▸ Task to complete:
Search the data below for the word "linejoin" and copy each line that holds it.

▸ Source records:
[Start of section]
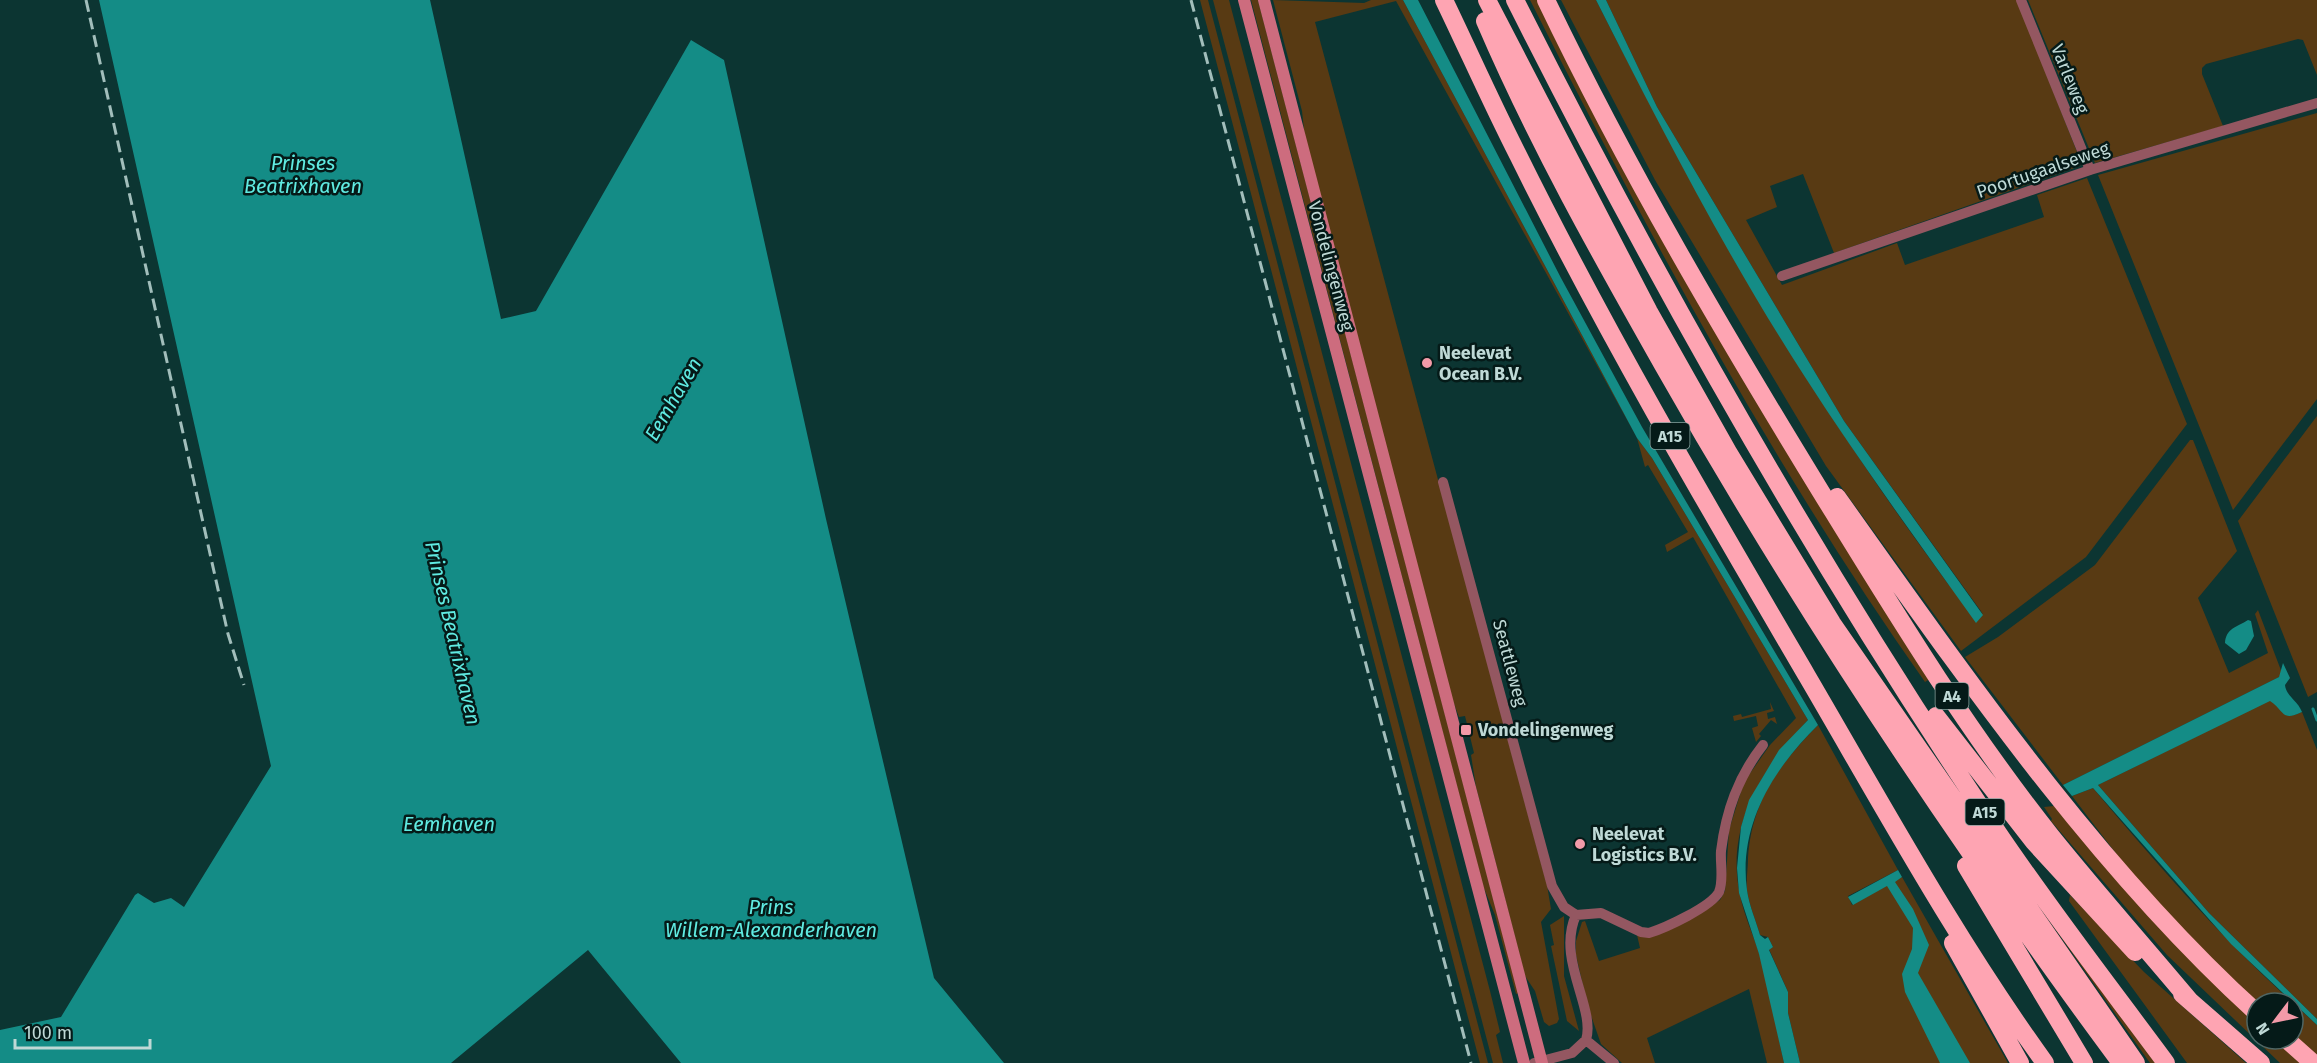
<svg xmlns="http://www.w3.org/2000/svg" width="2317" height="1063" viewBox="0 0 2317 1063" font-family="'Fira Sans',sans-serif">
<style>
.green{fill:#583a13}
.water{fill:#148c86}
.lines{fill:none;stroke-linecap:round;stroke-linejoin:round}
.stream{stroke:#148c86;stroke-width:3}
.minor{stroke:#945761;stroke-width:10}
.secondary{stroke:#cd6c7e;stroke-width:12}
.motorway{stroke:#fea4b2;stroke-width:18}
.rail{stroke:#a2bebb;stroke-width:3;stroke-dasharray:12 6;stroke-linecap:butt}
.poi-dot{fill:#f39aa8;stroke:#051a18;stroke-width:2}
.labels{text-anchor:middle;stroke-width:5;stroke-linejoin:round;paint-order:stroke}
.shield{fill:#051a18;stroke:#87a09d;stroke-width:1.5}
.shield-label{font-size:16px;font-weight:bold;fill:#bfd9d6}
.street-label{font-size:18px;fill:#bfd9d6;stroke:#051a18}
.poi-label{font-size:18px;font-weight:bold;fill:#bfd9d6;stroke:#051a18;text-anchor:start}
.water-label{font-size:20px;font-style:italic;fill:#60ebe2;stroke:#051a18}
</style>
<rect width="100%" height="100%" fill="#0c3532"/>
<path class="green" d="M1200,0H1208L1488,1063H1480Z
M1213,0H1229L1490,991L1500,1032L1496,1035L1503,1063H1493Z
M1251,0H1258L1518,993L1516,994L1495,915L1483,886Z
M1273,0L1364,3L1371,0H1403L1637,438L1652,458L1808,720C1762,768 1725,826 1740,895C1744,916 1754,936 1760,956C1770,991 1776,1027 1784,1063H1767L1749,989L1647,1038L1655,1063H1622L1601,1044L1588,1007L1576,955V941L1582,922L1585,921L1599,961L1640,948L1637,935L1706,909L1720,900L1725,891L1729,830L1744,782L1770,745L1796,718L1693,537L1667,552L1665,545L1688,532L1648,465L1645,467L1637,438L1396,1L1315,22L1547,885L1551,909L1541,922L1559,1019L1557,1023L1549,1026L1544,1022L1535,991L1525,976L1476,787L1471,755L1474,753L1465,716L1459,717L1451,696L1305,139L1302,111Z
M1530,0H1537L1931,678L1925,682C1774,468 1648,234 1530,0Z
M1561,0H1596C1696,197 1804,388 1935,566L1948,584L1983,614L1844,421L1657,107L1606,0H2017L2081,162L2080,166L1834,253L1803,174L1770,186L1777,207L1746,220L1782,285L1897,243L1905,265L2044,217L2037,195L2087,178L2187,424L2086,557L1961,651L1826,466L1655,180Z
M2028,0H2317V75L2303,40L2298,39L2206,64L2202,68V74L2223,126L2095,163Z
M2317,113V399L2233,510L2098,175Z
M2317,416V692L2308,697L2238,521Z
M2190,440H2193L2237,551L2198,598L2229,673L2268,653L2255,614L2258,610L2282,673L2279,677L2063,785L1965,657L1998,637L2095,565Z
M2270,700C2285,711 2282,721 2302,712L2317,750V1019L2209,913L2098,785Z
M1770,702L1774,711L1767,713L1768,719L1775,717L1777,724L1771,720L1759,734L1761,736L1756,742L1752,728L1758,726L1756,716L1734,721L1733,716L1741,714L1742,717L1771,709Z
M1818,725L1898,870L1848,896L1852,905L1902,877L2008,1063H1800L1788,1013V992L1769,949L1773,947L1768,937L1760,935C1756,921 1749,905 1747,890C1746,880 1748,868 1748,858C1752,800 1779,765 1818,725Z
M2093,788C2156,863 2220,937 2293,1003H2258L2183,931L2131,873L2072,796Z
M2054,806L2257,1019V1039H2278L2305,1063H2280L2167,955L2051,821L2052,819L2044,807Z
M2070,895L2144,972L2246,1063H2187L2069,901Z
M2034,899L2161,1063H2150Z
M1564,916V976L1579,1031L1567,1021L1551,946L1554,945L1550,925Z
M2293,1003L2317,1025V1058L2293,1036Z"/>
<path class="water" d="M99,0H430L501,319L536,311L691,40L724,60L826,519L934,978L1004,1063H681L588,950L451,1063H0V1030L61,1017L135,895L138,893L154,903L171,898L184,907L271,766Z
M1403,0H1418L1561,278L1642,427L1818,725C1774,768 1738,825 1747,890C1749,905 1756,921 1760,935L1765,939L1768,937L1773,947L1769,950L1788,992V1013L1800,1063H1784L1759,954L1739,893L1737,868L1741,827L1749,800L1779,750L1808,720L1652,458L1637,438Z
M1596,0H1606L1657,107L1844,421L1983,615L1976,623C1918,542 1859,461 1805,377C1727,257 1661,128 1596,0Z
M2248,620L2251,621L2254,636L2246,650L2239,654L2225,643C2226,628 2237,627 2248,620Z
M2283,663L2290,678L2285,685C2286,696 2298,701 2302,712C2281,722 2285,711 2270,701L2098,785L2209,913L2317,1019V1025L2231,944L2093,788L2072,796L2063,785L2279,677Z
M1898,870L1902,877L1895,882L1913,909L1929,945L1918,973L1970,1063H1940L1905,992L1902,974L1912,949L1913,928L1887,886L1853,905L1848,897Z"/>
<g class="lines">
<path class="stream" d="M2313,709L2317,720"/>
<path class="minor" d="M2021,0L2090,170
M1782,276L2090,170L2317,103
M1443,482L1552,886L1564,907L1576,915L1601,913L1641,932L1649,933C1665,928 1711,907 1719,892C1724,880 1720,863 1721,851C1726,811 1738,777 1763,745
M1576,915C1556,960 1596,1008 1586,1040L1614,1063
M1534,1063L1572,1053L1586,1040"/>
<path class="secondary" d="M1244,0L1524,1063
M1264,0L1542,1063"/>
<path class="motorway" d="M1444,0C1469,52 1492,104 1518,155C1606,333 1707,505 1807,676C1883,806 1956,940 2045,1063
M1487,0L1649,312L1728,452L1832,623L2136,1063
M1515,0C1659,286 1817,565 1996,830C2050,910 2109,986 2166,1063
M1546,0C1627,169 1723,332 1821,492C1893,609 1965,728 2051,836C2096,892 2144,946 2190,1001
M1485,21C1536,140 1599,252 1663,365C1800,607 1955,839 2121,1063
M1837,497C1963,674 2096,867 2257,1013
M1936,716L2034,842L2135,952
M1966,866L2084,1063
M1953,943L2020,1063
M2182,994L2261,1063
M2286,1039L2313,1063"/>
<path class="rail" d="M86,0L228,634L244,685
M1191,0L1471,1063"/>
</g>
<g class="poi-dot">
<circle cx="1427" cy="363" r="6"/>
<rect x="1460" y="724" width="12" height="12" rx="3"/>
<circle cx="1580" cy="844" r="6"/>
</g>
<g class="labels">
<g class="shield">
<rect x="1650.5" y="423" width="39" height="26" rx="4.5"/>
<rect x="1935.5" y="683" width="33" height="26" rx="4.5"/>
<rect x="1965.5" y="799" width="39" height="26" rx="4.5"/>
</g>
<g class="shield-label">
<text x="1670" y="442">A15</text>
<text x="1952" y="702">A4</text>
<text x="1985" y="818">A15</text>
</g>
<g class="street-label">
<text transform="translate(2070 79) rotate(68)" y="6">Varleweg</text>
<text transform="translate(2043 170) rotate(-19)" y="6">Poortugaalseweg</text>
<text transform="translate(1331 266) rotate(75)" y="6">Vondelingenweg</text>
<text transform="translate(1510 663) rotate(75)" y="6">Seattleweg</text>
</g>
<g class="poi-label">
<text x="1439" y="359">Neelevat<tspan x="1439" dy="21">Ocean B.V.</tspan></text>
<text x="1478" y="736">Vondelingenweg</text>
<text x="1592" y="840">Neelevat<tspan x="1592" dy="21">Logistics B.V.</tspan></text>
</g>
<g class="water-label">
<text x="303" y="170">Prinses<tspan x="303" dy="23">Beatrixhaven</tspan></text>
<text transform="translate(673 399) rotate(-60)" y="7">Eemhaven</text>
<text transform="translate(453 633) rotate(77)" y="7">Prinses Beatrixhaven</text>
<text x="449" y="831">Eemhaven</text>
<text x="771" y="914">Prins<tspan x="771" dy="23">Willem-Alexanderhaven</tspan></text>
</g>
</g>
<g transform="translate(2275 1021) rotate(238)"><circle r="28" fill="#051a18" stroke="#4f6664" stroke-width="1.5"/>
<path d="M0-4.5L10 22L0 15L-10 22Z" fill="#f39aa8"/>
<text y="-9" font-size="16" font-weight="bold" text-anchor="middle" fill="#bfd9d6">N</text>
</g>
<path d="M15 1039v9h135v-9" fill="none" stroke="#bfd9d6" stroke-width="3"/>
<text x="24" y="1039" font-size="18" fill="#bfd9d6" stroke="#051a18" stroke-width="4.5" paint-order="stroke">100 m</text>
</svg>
[End of section]
▸ Exercise result:
.lines{fill:none;stroke-linecap:round;stroke-linejoin:round}
.labels{text-anchor:middle;stroke-width:5;stroke-linejoin:round;paint-order:stroke}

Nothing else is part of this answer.